▶ **DIRECTIONS FOR THIS TASK**
Retype the records below word for word and omit any image.

*** DATA SHOWN ***

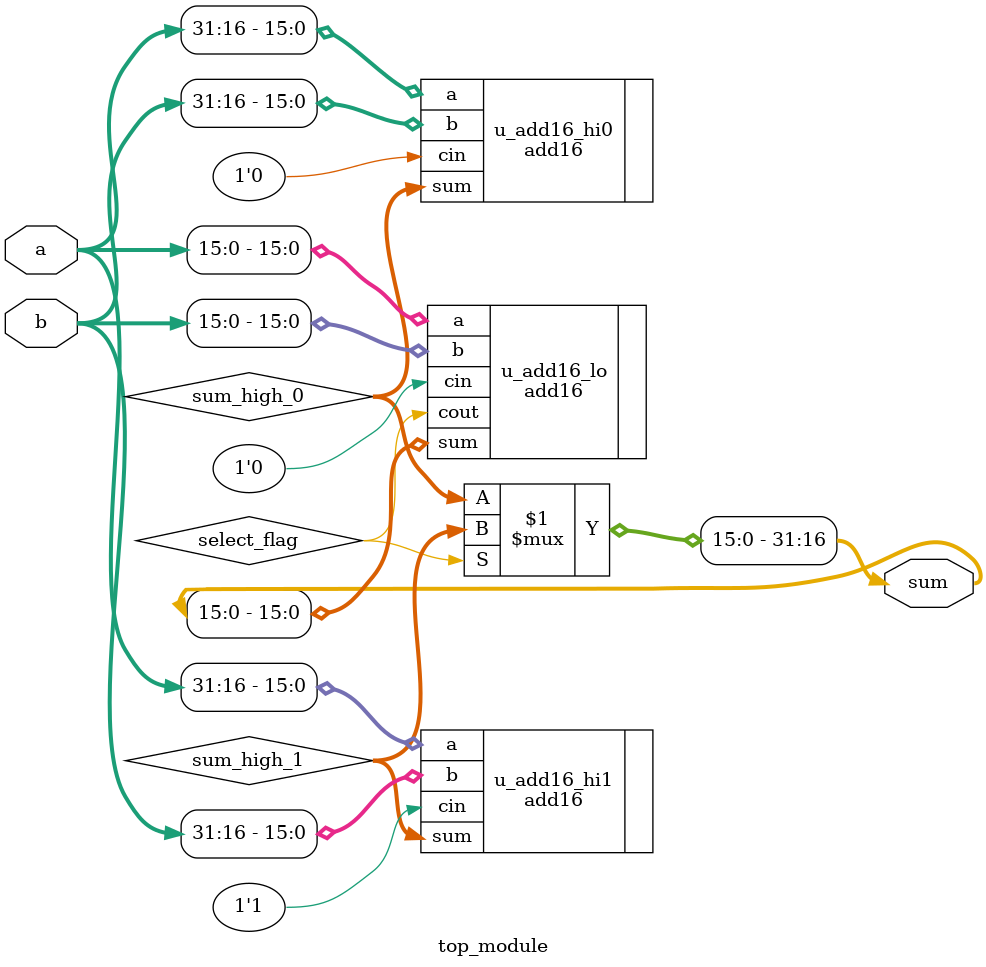
<source format=v>
module top_module(
    input [31:0] a,
    input [31:0] b,
    output [31:0] sum
);

wire select_flag;
wire [15:0] sum_high_0;
wire [15:0] sum_high_1;

add16 u_add16_lo(
    .a(a[15:0]),
    .b(b[15:0]),
    .cin(1'b0),
    .sum(sum[15:0]),
    .cout(select_flag)
);

add16 u_add16_hi0(
    .a(a[31:16]),
    .b(b[31:16]),
    .cin(1'b0),
    .sum(sum_high_0[15:0])
);

add16 u_add16_hi1(
    .a(a[31:16]),
    .b(b[31:16]),
    .cin(1'b1),
    .sum(sum_high_1[15:0])
);

assign sum[31:16] = select_flag? sum_high_1 : sum_high_0;

endmodule

</source>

*** End of DATA SHOWN ***

▶ **WRITTEN SOLUTION**
<source format=v>
module top_module(
    input [31:0] a,
    input [31:0] b,
    output [31:0] sum
);

wire select_flag;
wire [15:0] sum_high_0;
wire [15:0] sum_high_1;

add16 u_add16_lo(
    .a(a[15:0]),
    .b(b[15:0]),
    .cin(1'b0),
    .sum(sum[15:0]),
    .cout(select_flag)
);

add16 u_add16_hi0(
    .a(a[31:16]),
    .b(b[31:16]),
    .cin(1'b0),
    .sum(sum_high_0[15:0])
);

add16 u_add16_hi1(
    .a(a[31:16]),
    .b(b[31:16]),
    .cin(1'b1),
    .sum(sum_high_1[15:0])
);

assign sum[31:16] = select_flag? sum_high_1 : sum_high_0;

endmodule

</source>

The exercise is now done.